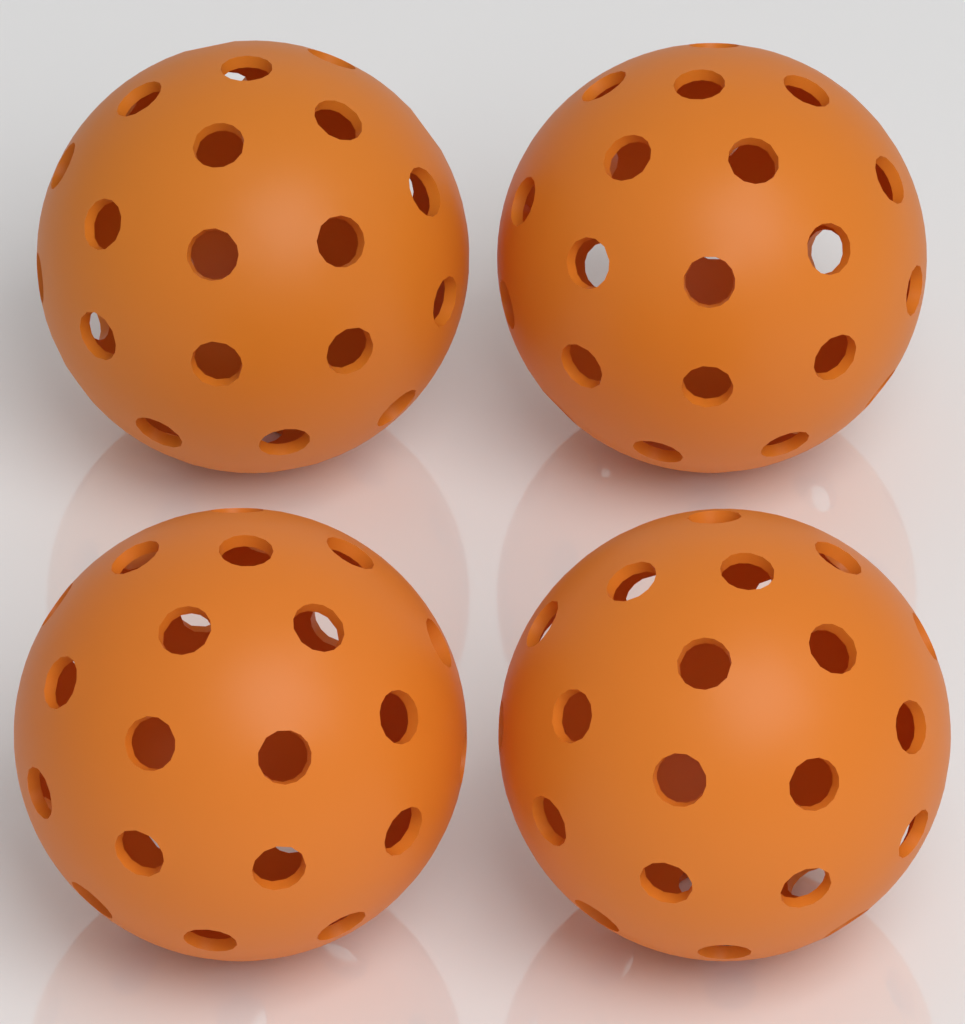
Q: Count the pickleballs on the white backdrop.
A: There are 4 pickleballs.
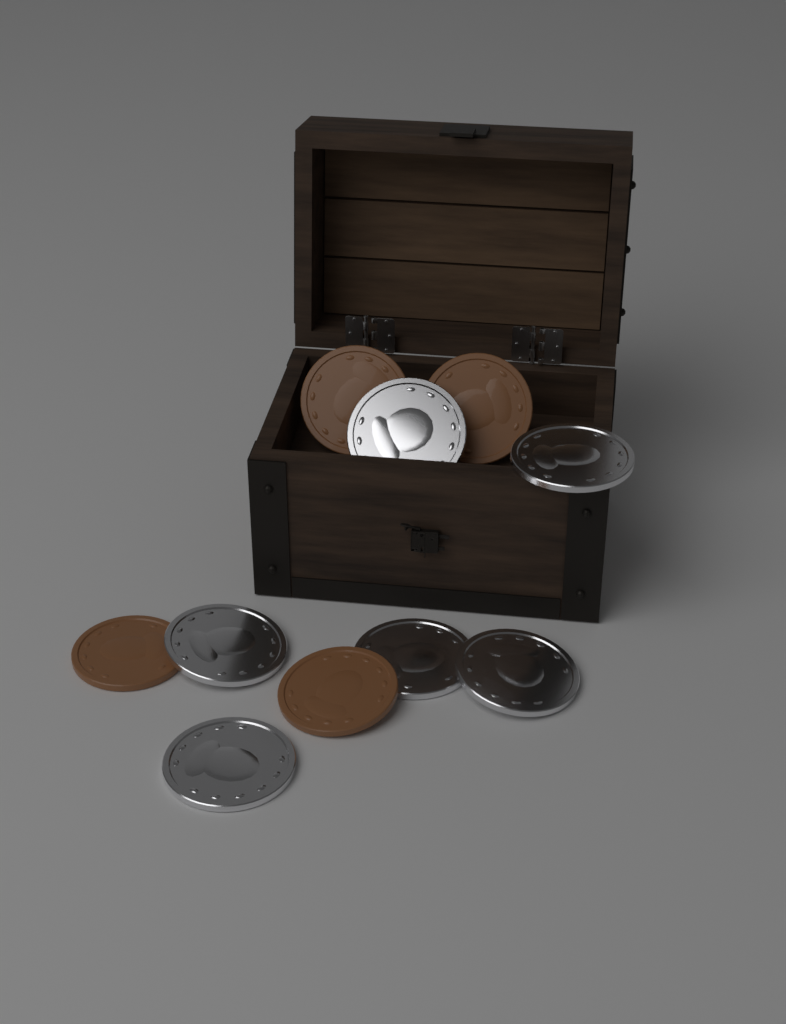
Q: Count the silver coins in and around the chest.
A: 6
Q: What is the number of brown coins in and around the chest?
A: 4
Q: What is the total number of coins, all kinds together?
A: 10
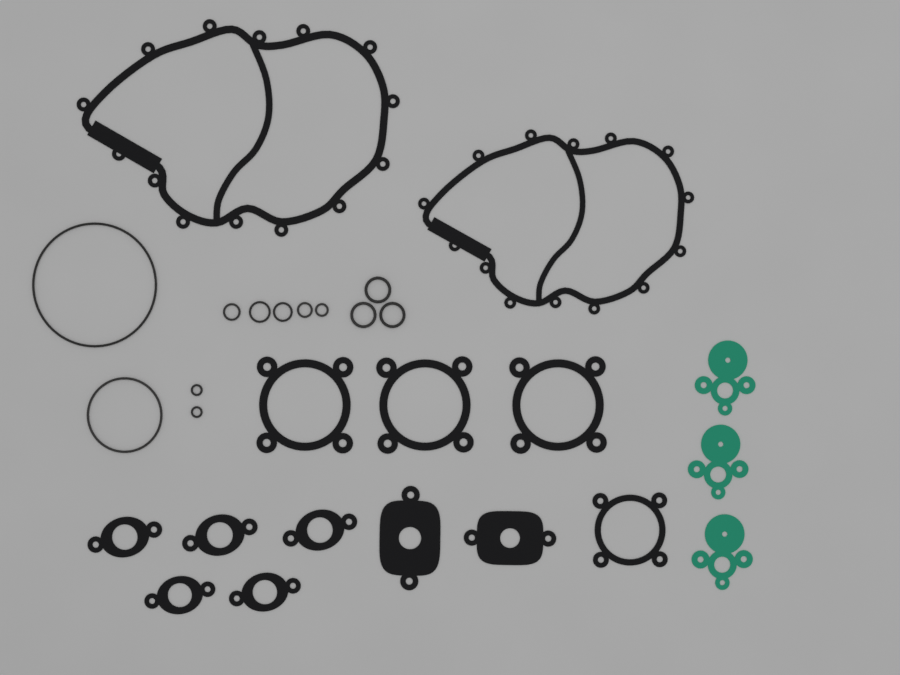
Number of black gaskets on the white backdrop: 13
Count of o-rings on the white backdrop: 12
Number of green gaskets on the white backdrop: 3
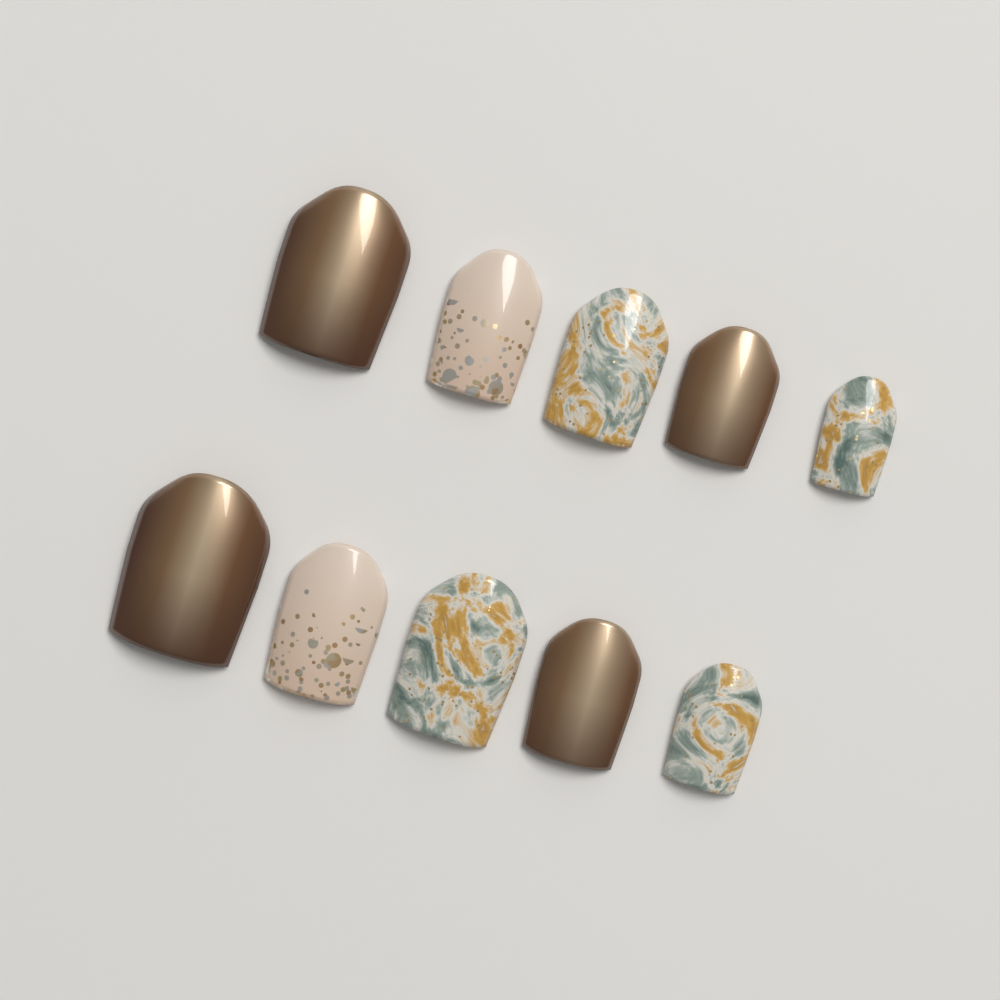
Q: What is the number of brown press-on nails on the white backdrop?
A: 4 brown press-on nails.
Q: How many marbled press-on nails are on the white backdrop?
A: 4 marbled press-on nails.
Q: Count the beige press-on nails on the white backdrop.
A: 2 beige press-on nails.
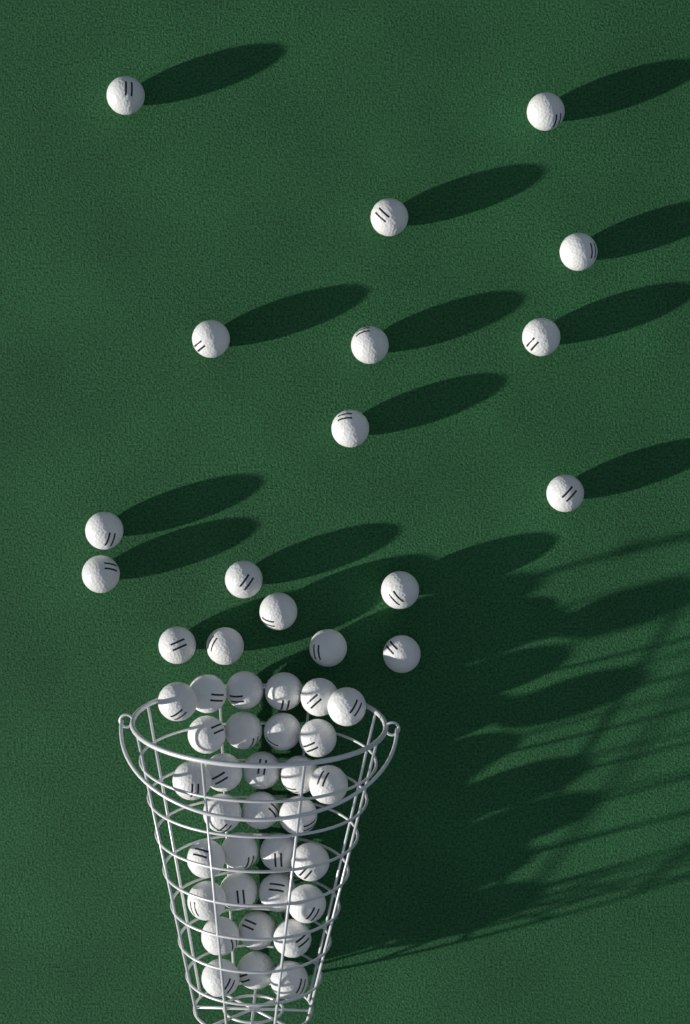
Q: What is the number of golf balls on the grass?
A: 50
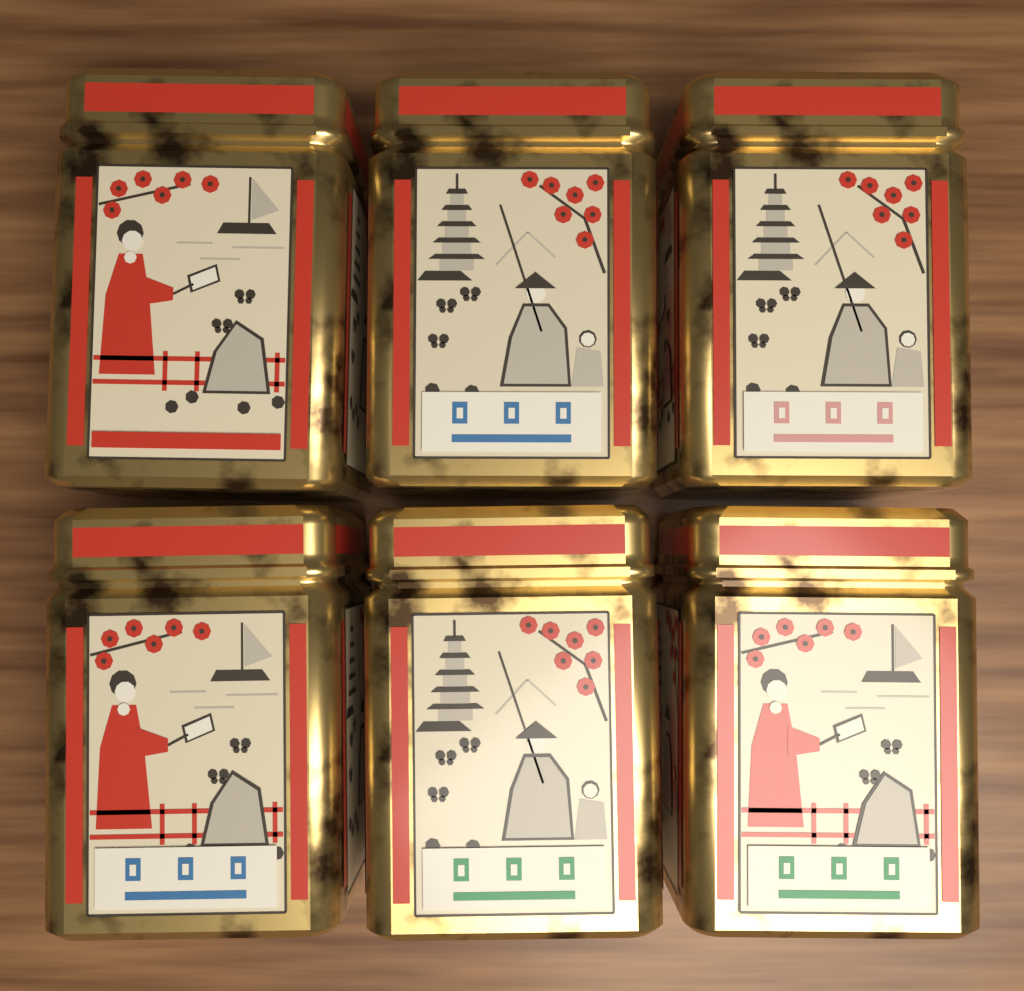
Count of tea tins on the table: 6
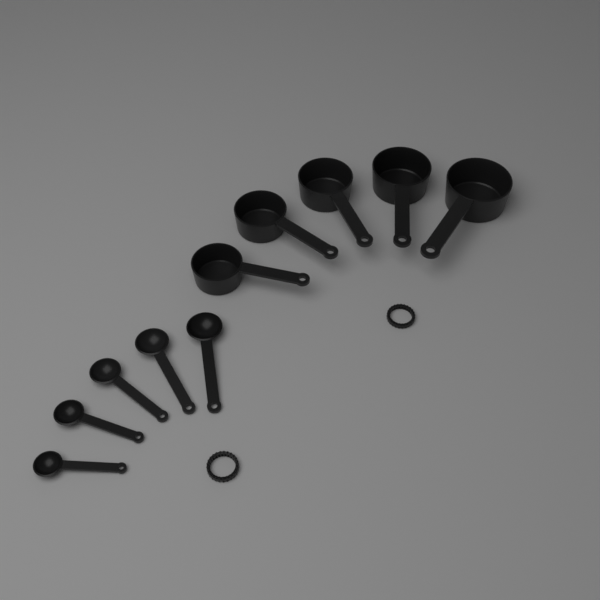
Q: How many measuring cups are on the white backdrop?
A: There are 5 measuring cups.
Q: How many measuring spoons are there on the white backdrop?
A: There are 5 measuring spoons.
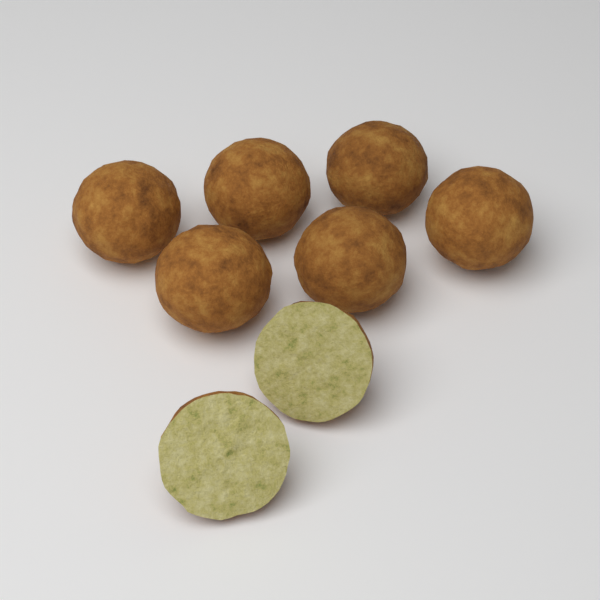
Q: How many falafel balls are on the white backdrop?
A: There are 6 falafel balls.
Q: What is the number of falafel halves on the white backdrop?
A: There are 2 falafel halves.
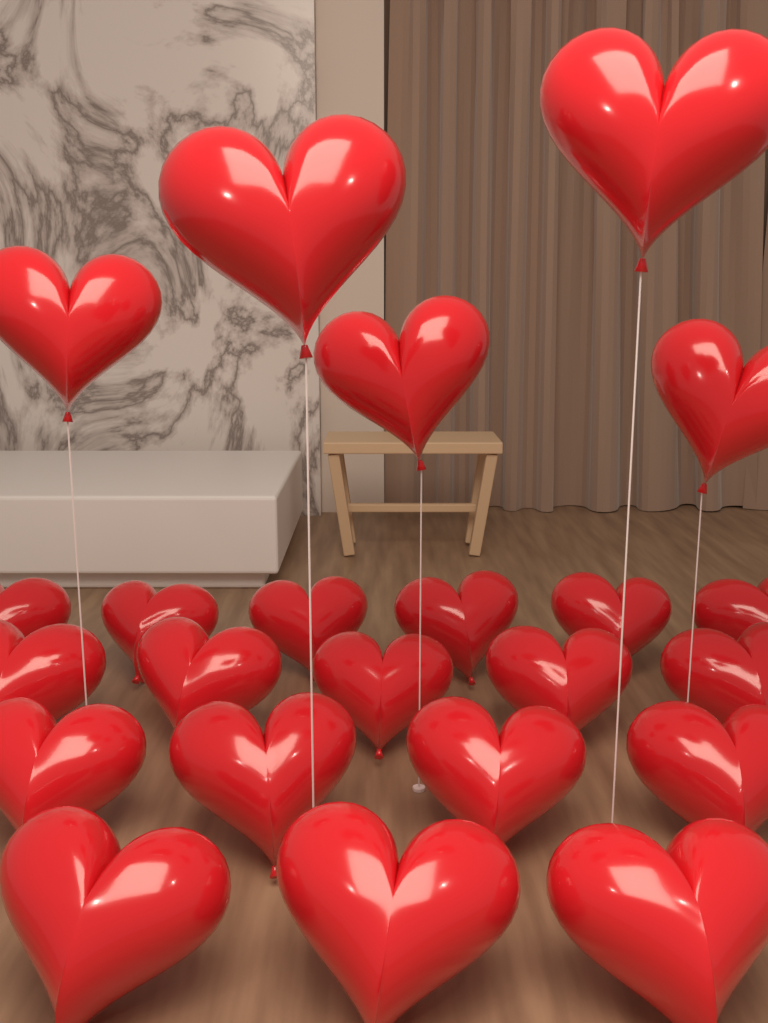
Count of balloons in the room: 23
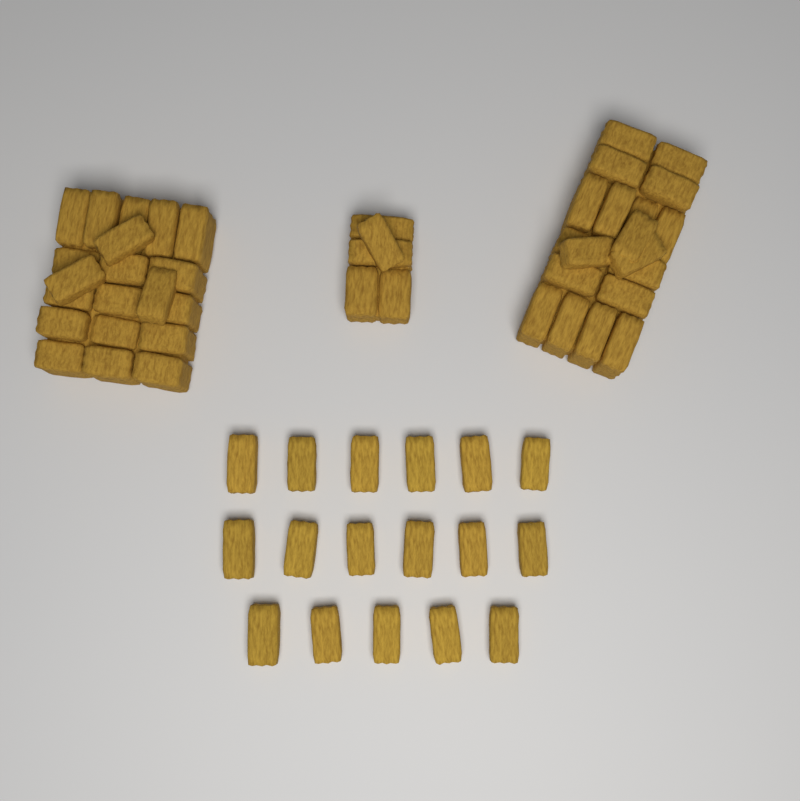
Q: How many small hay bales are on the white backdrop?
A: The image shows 17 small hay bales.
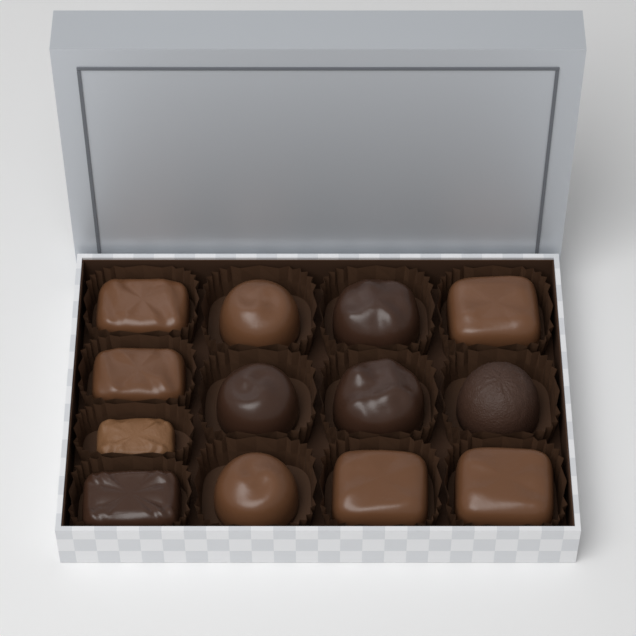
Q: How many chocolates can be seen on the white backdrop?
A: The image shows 13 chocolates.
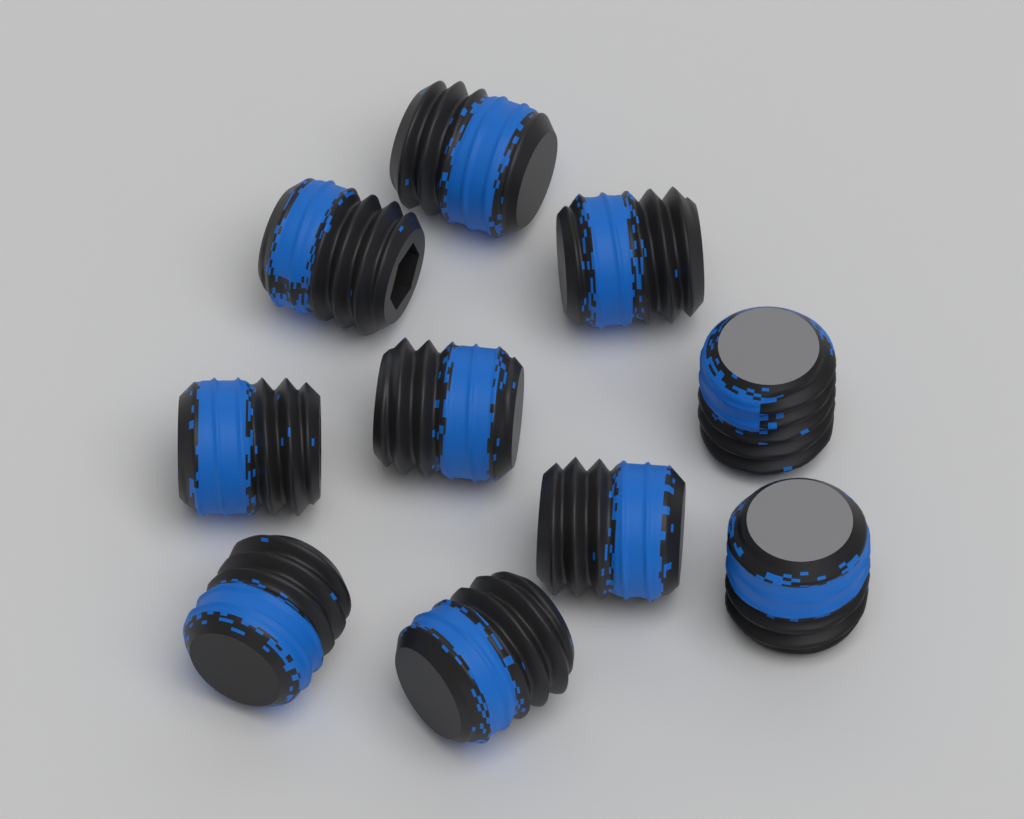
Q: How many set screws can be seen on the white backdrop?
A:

## What the task asks
Copy the items verbatim from the line containing "Q: What is the number of brown coins" through the last line of the items, leaving out the pictures.

## Task answer
Q: What is the number of brown coins in and around the chest?
A: 4
Q: What is the total number of coins, all kinds together?
A: 10
Number of black gaskets on the white backdrop: 13
Count of o-rings on the white backdrop: 12
Number of green gaskets on the white backdrop: 3
Q: What is the number of brown press-on nails on the white backdrop?
A: 4 brown press-on nails.
Q: How many marbled press-on nails are on the white backdrop?
A: 4 marbled press-on nails.
Q: Count the beige press-on nails on the white backdrop.
A: 2 beige press-on nails.
Q: What is the number of golf balls on the grass?
A: 50
Count of tea tins on the table: 6
Q: How many measuring cups are on the white backdrop?
A: There are 5 measuring cups.
Q: How many measuring spoons are there on the white backdrop?
A: There are 5 measuring spoons.
Q: How many falafel balls are on the white backdrop?
A: There are 6 falafel balls.
Q: What is the number of falafel halves on the white backdrop?
A: There are 2 falafel halves.
Count of balloons in the room: 23
Q: How many small hay bales are on the white backdrop?
A: The image shows 17 small hay bales.
Q: How many chocolates can be seen on the white backdrop?
A: The image shows 13 chocolates.
Q: How many set screws can be seen on the white backdrop?
A:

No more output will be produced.